Problem to work on
In the entries below, find the line with "Start a new" and the line with "click(296, 238)". Return those two lines and all lines between them, exactly.

Information provided
☆ ☆ ☆
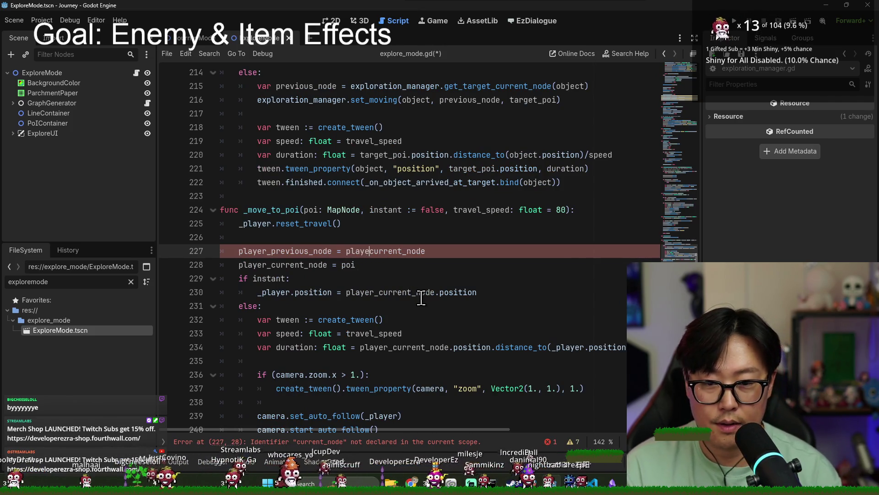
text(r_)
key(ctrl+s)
☆ ☆ ☆
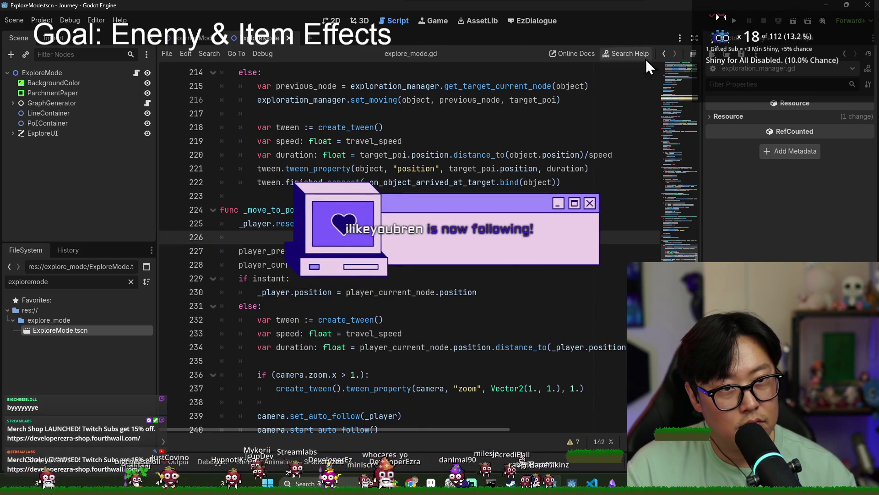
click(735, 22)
☆ ☆ ☆
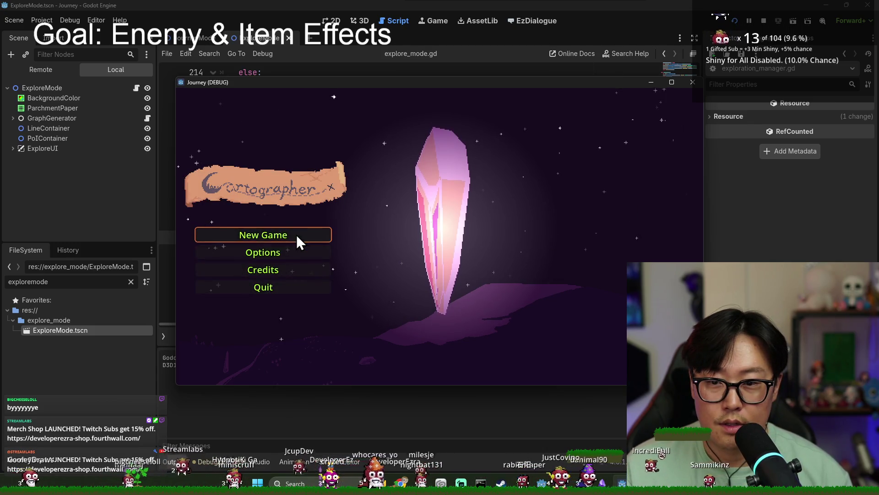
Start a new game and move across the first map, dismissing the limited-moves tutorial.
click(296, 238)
☆ ☆ ☆
Response to the exercise
Start a new game and move across the first map, dismissing the limited-moves tutorial.
click(296, 238)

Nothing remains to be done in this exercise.